Together, the three have formed Walkinshaw Andretti United, based in suburban Melbourne, Australia. The new team kicks off the new season with the Adelaide 500 from March 1-4.

“It’s just extending our brand and putting it out there,” Andretti told NBC Sports. “The Supercars are such a great series.

“It all started with Zach Brown calling me and said ‘You have to talk to Ryan Walkinshaw. He’s got something interesting to talk to you about.’

“We talked and literally in like a half-hour, we said, ‘Let’s figure out how we’re going to make this work.’ And then Zack was like, ‘Hey, what about me?’ And then Zack came in as a partner and it’s cool now that we have the Walkinshaw Andretti United team.

“I’m really excited about that program, the guys at the shop are excited about it, we’ve been doing a lot of things to try and help it because it’s such a cool series and the cars are so cool.

“I went down there to Bathurst, which was to me one of the coolest tracks in the world. I wish I could have driven it, I really do. It looks like a blast.

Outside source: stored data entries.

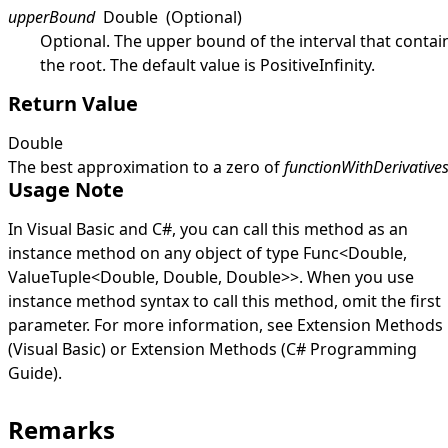
upperBound
Double
(Optional)
Optional. The upper bound of the interval that contai
the root. The default value is
PositiveInfinity
.
Return Value
Double
The best approximation to a zero of
functionWithDerivative
Usage Note
In Visual Basic and C#, you can call this method as an
instance method on any object of type
Func
<
Double
,
ValueTuple
<
Double
,
Double
,
Double
>
>
. When you use
instance method syntax to call this method, omit the first
parameter. For more information, see
Extension Methods
(Visual Basic)
or
Extension Methods (C# Programming
Guide)
.
Remarks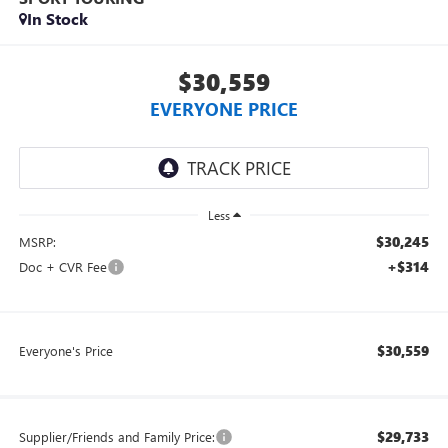
In Stock
$30,559
EVERYONE PRICE
Less
$30,245
MSRP:
+$314
Doc + CVR Fee
$30,559
Everyone's Price
$29,733
Supplier/Friends and Family Price: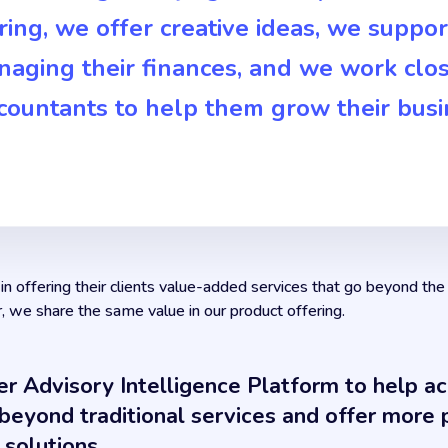
ing, we offer creative ideas, we suppo
naging their finances, and we work clos
ccountants to help them grow their busi
n offering their clients value-added services that go beyond the
r, we share the same value in our product offering.
er Advisory Intelligence Platform to help a
eyond traditional services and offer more p
 solutions.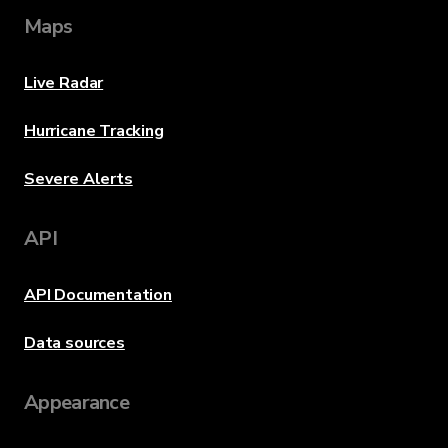
Maps
Live Radar
Hurricane Tracking
Severe Alerts
API
API Documentation
Data sources
Appearance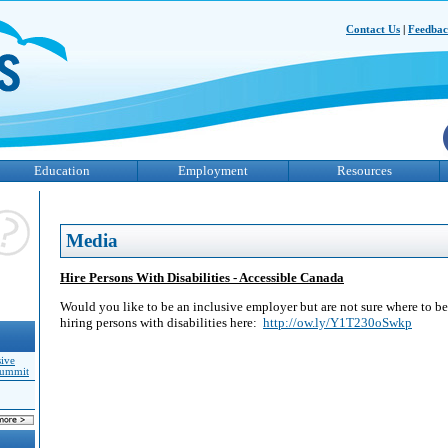
Contact Us
|
Feedba
Education
Employment
Resources
Media
Hire Persons With Disabilities - Accessible Canada
Would you like to be an inclusive employer but are not sure where to b
hiring persons with disabilities here:
http://ow.ly/Y1T230oSwkp
sive
Summit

“It’s amazing how big that series is when you go down there. It’s one of the biggest sports in Australia. It was just a great opportunity for us to extend our portfolio.”

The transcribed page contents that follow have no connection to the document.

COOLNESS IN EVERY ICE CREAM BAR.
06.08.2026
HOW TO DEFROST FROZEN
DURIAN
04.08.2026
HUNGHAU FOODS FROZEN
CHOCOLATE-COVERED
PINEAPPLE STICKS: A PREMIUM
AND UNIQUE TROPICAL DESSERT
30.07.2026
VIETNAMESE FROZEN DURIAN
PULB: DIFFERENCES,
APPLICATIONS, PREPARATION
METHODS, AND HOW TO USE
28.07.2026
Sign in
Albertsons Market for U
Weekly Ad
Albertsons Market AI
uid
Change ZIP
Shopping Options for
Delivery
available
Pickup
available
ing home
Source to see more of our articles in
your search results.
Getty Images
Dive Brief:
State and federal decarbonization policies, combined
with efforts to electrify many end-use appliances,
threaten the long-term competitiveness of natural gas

Admittedly, Andretti had some extra incentive to want to get involved in the Supercars world: Penske joined forces with legendary Dick Johnson Racing in September 2014.

The organization came together quickly and the rebranded DJR Team Penske went on to win the 2017 V8 Supercars championship.

“Roger was down there the last few years,” Andretti said, adding that fact as incentive to get his own organization into the series. “So it’s cool to go race head-to-head with Roger. That was also in the back of our minds.”

This is no start-up venture for Andretti. The roots of the new venture began in 1990 as the Holden Racing Team, which went on to become one of the most successful organizations in Australian V8 Supercar racing, having won the drivers’ championship six times and the Virgin Australia Supercars Championship’s top race, the Bathurst 1000 (essentially Australia’s version of the Indy 500), seven times.

Last season, Holden Racing team morphed into Triple Eight Race Engineering and was renamed Mobil 1 HSV Racing.

And now the company has been renamed once again for the 2018 campaign under the Walkinshaw Andretti United banner.

The team will be composed of two Holden ZB Commodores with drivers James Courtney and Scott Pye, as well as a Porsche 911 GT3-R in the Australian GT championship.

What’s next for Andretti’s motorsports portfolio? Right now, it’s pretty full, but you can bet running for championships from Australia (Supercars) to globally (GRC) to Indianapolis (Indy 500) to the U.S. (Verizon IndyCar Series) are at the top of this year’s list.